Kürzlich erreichte mich die Anfrage von Stefan Hund, ob es zu Trauer in Unternehmen bewährte KPIs gibt.
Was ist überhaupt Trauer in Unternehmen?
Meine Definitionen
1) INDIVIDUALEBENE: Ein kritisches Lebensereignis eines Mitarbeiters oder einer Mitarbeiterin, löst tiefe seelische Schmerzen über einen längeren Zeitraum aus.
Beispiele sind:
– Verlust der Position (arbeitgeberseitig herbeigeführter, interner Wechsel) oder des Arbeitsplatzes
– Trennung/Scheidung
– Tod von Partner oder Kind
– schwere eigene Erkrankung/Unfall bzw. von Familienmitglied
– lebensbedrohende Ereignisse (Traumata)
– Trauer im Zusammenhang mit psychischen Erkrankungen wie Depressionen oder Angststörungen
2) KOLLEKTIVEBENE: ein gemeinschaftlicher Zustand, wenn das kritische (Verlust-)Ereignis eine Gruppe von Menschen in ähnlicher Weise betrifft.
Beispiele sind:
– Auflösung der Abteilung/des Teams, neue Struktur
– Ausscheiden des (bewunderten, geschätzten) Vorgesetzten
– Schließung eines kompletten Geschäftsbereiches
– Kündigung einer kritischen Anzahl an (liebgewonnenen) Kollegen
– Plötzlicher Tod des/der Firmeninhabers/-inhaberin
– Unternehmen wird aufgekauft
3) MIKROTRAUER: kann auch durch vermeintlich kleinere, nicht lebensbedrohliche Ereignisse ausgelöst werden
Beispiele:
– das Wechseln einer vertrauten/geliebten Software auf eine neue
– jede einzelne Kündigung im Team, jeder Rollen- und Aufgabenwechsel
– jede nicht eingehaltene Zusage, z.B. zur Karriereentwicklung oder Gehaltsentwicklung
– jeder länger andauernde Konflikt, der die Kooperation beeinträchtigt, das miteinander Arbeiten nicht mehr möglich macht oder Destruktivität zulässt
Wie messe ich solche Phänomene als HR-Abteilung, um angemessene Unterstützung anbieten zu können?
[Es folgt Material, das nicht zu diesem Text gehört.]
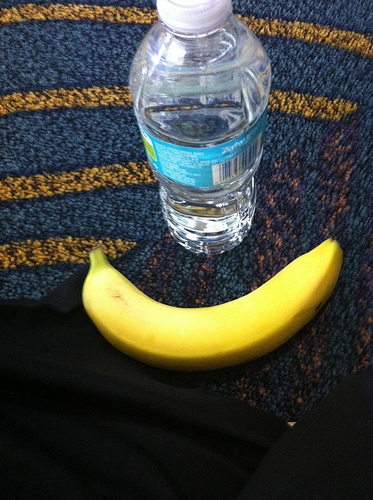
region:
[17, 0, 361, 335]
what a healthy snack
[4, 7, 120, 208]
the blue and yellow carpet is cool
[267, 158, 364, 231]
this carpet has a lot of different colors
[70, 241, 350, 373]
nice ripe bannana to eat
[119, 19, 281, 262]
nice refreshing water in a water bottle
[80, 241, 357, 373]
yellow bannana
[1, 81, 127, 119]
yellow strip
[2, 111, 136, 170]
blue strip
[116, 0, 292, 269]
water bottle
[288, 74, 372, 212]
two different carpets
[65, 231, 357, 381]
Ripe yellow banana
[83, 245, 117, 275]
Tip of the banana is green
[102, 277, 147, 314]
Brown speckled bruises on the banana peel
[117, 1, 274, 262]
View of the top of the water bottle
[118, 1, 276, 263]
water bottle on the carpet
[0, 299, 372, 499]
soft black smooth material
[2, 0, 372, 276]
Yellow wavey line in the carpet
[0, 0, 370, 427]
Multi colored carpet flooring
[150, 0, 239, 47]
unopened bottle top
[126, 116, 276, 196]
Blue green and white label on the water bottle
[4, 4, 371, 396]
blue carpet with yellow stripes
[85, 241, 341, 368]
a yellow banana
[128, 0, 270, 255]
a plastic bottle of water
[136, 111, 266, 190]
a light blue label on the bottle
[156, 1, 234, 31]
white plastic bottle cap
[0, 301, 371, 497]
black pants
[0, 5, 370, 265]
four yellow stripes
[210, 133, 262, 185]
white barcode with blue print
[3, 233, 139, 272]
shortest yellow line in the carpet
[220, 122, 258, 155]
Zephyrhills written in white on bottle label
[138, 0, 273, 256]
plastic water bottle on rug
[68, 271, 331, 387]
yellow banana on rug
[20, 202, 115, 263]
yellow stripes on rug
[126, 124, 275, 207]
blue label on bottle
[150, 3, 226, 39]
white cap on water bottle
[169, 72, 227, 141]
fresh water in bottle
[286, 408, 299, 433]
small white triangle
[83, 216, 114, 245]
blue threads in carpet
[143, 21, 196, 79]
light reflecting off bottle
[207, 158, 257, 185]
barcode on label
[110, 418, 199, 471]
black fabric on the surface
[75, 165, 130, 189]
gold and black thread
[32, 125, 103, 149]
blue yarn on the surface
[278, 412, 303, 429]
tiny white spot on the surface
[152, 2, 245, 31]
water bottle white lid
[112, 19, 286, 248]
clear water bottle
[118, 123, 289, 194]
blue label on water bottle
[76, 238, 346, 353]
long yellow banana on surface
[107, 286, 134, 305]
brown stain on yellow banana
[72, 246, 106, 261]
green stem on yellow banana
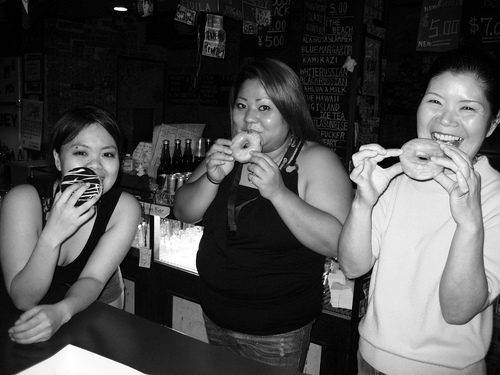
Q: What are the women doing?
A: Eating.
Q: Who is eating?
A: The women.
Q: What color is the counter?
A: Black.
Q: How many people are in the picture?
A: Three.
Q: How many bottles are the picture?
A: Four.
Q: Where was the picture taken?
A: In a restaurant.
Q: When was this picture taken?
A: At night.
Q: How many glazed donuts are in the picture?
A: Two.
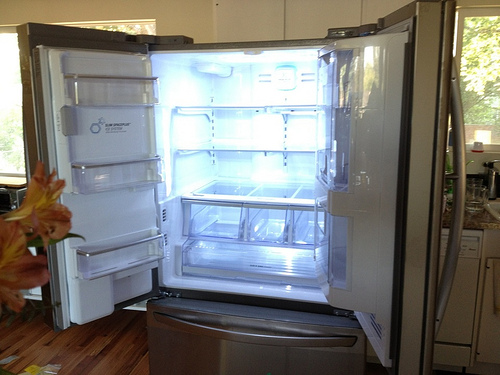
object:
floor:
[1, 308, 145, 374]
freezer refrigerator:
[143, 300, 384, 372]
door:
[15, 21, 165, 331]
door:
[314, 0, 466, 375]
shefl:
[169, 42, 329, 121]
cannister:
[475, 157, 499, 195]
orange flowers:
[4, 155, 78, 322]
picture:
[3, 2, 488, 374]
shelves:
[138, 70, 346, 330]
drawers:
[56, 74, 183, 332]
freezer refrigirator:
[27, 0, 474, 370]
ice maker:
[60, 96, 171, 189]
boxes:
[179, 180, 330, 248]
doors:
[14, 16, 430, 373]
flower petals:
[15, 162, 67, 311]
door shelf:
[58, 69, 162, 111]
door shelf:
[64, 152, 164, 194]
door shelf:
[75, 228, 166, 282]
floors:
[38, 335, 125, 372]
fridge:
[38, 29, 466, 360]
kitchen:
[13, 7, 498, 369]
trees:
[467, 21, 497, 118]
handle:
[429, 52, 470, 341]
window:
[408, 8, 498, 175]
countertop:
[444, 194, 494, 236]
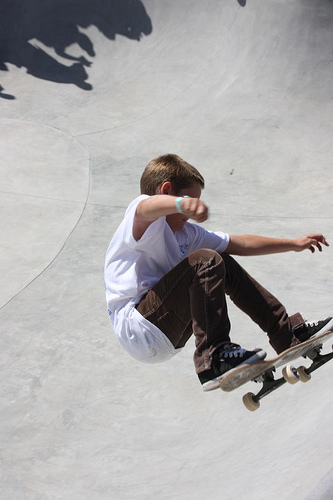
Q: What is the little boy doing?
A: The boy is skateboarding.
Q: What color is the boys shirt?
A: The boys shirt is white.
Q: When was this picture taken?
A: It was taken in the day time.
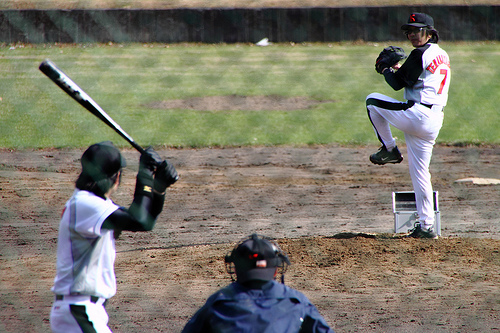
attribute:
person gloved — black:
[30, 54, 180, 331]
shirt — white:
[50, 184, 137, 297]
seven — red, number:
[438, 68, 448, 95]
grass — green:
[0, 40, 499, 142]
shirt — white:
[416, 44, 482, 103]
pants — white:
[365, 91, 443, 233]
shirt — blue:
[176, 279, 329, 330]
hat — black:
[400, 7, 447, 36]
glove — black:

a) Fluktuationsrate auf Organisations-, Bereichs- und Teamebene
b) Krankheitstage, hier insb. Langzeiterkrankungen
c) Nutzungshäufigkeit meines Employee Assitance Programs, falls vorhanden
d) Auswertung aller kununu-Bewertungen, die etwas mit individueller, kollektiver oder Mikrotrauer zu tun haben
e) Auswertung aller Austrittsgespräche, in denen individuelle, kollektive oder Mikrotrauer thematisiert werden
f) Bei Umstrukturierungen ab Teamebene: Messung von Mitarbeiterzufriedenheit und -bindung (am besten mit einem Kurzinventar oder einer App mind. monatlich)
g) Bei kollektiver Trauer empfiehlt sich eine Mitarbeiter-App oder ein elektronisches Feedbacksystem, welches niederschwellig funktioniert und dadurch täglich oder wöchentlich fragen kann „Wie geht es Dir?“
h) Von Mikrotrauer erfahren am ehesten die unmittelbaren Kolleg*innen und die Führungskraft. Ob es sinnvoll ist, hier zentral durch HR KPIs zu entwickeln und aufwendig von den Führungskräften erfassen zu lassen – ich denke Nein. Das ist die klassische Aufgabe einer wertschätzenden und zugewandten Führungskraft.
👉 Gibt’s bei Euch schon Kennzahlen, die Ihr zum Thema Trauer auswertet?